• _DOCUMENT SEGMENT_
= Beginning of Section =
The Province identified some achievements that improved management of theft and corruption. These achievements included, launch of an anti-fraud awareness DVD which provided clear fraud reporting guidelines and details of the National Anti-Corruption Hotline; Visible Anti-Corruption poster campaign launched in all provincial buildings; Furthermore, risk management units were established in all departments to increase awareness of fraud risk, and to report such accordingly. PT reported that these measures h eightened fraud risk awareness and helped reduce year on year fraud risk incidents and losses.

2.4 Mpumalanga

2.4.1 Provincial Revenue

Mpumalanga Province received a total adjusted budget of R29.967 billion during the 2011/12 financial year. The bulk of the provincial budget was allocated to the provincial departments of Education and Health, which received R13.2 billion and R7.548 billion, respectively.

2.4.2 Provincial Expenditure

At the end of the financial year the Province managed to spend 98.1 per cent of the allocated budget. Most of the departments spent above the average spending of the Province except for the Department of Health and the Provincial Legislature, which spent 95.7 percent and 91.9 percent, respectively.
= End of Section =
• _WHAT IS EXPECTED_
What does the provincial finance passage say between "2.4.1 Provincial Revenue" and "91.9 percent, respectively.", inclusive? Quote that span word for word.

• _DATA SECTION_
= Beginning of Section =
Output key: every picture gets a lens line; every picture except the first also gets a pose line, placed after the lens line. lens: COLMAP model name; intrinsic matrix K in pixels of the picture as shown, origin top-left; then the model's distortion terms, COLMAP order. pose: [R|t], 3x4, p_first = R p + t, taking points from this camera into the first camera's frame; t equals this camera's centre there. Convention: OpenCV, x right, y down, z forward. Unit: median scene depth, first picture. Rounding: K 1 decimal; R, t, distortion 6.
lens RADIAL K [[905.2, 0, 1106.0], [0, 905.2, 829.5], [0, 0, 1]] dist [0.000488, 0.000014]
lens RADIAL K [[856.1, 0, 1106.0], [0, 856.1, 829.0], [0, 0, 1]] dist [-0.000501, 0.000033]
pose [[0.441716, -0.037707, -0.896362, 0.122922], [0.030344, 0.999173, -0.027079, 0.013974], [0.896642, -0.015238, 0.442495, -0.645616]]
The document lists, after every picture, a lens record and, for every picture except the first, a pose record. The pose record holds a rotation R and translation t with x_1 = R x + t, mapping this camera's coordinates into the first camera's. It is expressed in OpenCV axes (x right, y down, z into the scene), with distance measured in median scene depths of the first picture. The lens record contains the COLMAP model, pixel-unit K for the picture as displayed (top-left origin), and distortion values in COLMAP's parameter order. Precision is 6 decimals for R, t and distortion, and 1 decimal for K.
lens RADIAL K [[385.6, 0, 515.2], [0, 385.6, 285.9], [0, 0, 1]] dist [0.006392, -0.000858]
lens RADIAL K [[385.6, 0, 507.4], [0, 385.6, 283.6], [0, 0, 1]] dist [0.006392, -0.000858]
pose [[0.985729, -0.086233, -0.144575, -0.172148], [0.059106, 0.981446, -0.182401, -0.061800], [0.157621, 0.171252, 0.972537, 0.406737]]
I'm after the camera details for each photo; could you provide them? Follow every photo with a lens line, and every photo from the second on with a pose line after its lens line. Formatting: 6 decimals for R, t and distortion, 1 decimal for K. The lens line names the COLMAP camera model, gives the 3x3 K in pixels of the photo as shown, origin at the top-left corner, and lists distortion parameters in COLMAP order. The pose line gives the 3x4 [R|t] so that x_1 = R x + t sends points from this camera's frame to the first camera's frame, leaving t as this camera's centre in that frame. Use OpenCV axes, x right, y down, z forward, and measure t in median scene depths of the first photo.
= End of Section =
• _ANSWER TO THIS TASK_
2.4.1 Provincial Revenue

Mpumalanga Province received a total adjusted budget of R29.967 billion during the 2011/12 financial year. The bulk of the provincial budget was allocated to the provincial departments of Education and Health, which received R13.2 billion and R7.548 billion, respectively.

2.4.2 Provincial Expenditure

At the end of the financial year the Province managed to spend 98.1 per cent of the allocated budget. Most of the departments spent above the average spending of the Province except for the Department of Health and the Provincial Legislature, which spent 95.7 percent and 91.9 percent, respectively.